Parece incrível que a duração do período de transmissão da covid-19 ainda esteja cercada de incertezas.
No início da pandemia, a recomendação era a de que o isolamento dos doentes durasse duas semanas, contadas a partir dos primeiros sintomas.
Em dezembro de 2021, no entanto, os Centers for Disease Control (CDC) dos Estados Unidos reduziram esse período para cinco dias. A agência se baseava em observações de que a transmissão ocorria principalmente nos dois dias que antecediam os sintomas, até dois ou três dias depois da instalação deles.
De acordo com os CDC, o dia da instalação da sintomatologia deveria ser considerado o dia zero (o dia seguinte seria o dia um). Assim, se a doença começasse numa segunda-feira, o paciente já poderia retornar à vida normal no domingo, com uma ressalva: desde que estivesse 24 horas afebril e com os demais sintomas regredindo. A partir desse dia, deveria manter o uso de máscara por mais cinco dias. Um pouco complicado, não?
Desde então, essa orientação vem sendo questionada pelos especialistas, muitos dos quais a consideram influenciada por pressões políticas.
As críticas tomam como base estudos que detectaram o vírus nas secreções nasais, no decorrer da segunda semana de doença.
Entrevistado pela revista Nature, Amy Barczak, infectologista do Massachusetts General Hospital, ligado à Universidade Harvard, foi enfático:
– Não há dados suficientes para garantir que ele seja menor do que 10 dias.
Seu trabalho, publicado online no site Medrxiv, sugere que cerca de 25% das pessoas infectadas pela variante Ômicron chegam ao oitavo dia ainda em condições de transmiti-la.
Na verdade, não é razoável escolher um dia determinado para a pessoa deixar de ser contagiosa: a questão é estatística, prezada leitora.

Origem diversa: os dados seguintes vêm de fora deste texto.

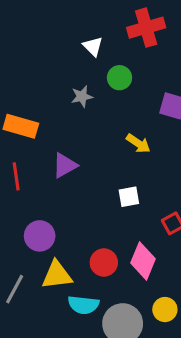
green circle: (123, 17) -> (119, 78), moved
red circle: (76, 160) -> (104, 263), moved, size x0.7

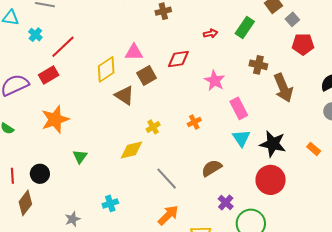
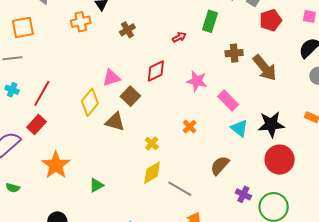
yellow diamond: (131, 150) -> (152, 173), moved
green triangle: (80, 156) -> (96, 185), moved, turned 42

A pergunta certa é: quando a maioria deixa de transmitir o vírus? O número dos que continuam transmitindo no decorrer da segunda semana é relevante para a saúde pública?
O problema é bem mais complexo do que sugere a pressa dos CDC em assegurar a volta ao trabalho.
Hoje lidamos com novas variantes do coronavírus, com o estímulo imunológico provocado pela vacinação e com a imunidade natural induzida por covid prévia. Qual o impacto desses fatores no controle da infecção e na velocidade de eliminação do vírus?
Para complicar, na avaliação dos estudos entram em cena fatores comportamentais: quanto mais debilitante a sintomatologia, maior será o período em que o doente ficará em casa, enquanto os assintomáticos ou com sintomatologia leve tenderão a se movimentar mais precocemente, aumentando o risco de transmissão.
Outro complicador é o fato de que o teste de PCR pode persistir positivo mesmo depois que a pessoa deixou de transmitir há vários dias.
Se depois de uma semana ou mais o teste rápido for positivo, o isolamento deve ser mantido até ocorrer negativação.
Essa positividade é explicada pela presença de fragmentos de RNA inviável que persistem mesmo depois da eliminação completa do vírus.
Na avaliação desses casos, o ideal é realizar o teste rápido do antígeno, uma vez que ele detecta proteínas produzidas apenas enquanto o vírus ainda mantém a replicação. Se depois de uma semana ou mais o teste rápido for positivo, o isolamento deve ser mantido até ocorrer negativação.
E, quando o teste rápido já deu negativo, mas a tosse, o cansaço e a dor de garganta ainda não foram embora? A persistência dessas queixas não significa que a pessoa ainda transmita o vírus. Essa sintomatologia pode ser causada pela própria resposta imunológica, fenômeno que eventualmente persiste mesmo depois da eliminação do vírus.
Para ter certeza se o doente ainda transmite, o ideal seria colher o vírus diretamente das secreções nasais, para semeá-lo em meios de cultura, técnica acessível apenas em laboratórios especializados, não disponíveis na rotina.
Os dados que emergiram de pesquisas com essa tecnologia mostraram que é muito raro encontrar SARS-CoV-2 viáveis depois do décimo dia, contados depois do surgimento dos primeiros sintomas.
Talvez possamos resumir da seguinte maneira: ao décimo dia o isolamento pode ser suspenso sem haver necessidade de repetir qualquer teste. Antes, apenas depois do quinto dia, nos casos em que o teste rápido estiver negativo. Pacientes com imunodepressão podem transmitir por períodos mais prolongados.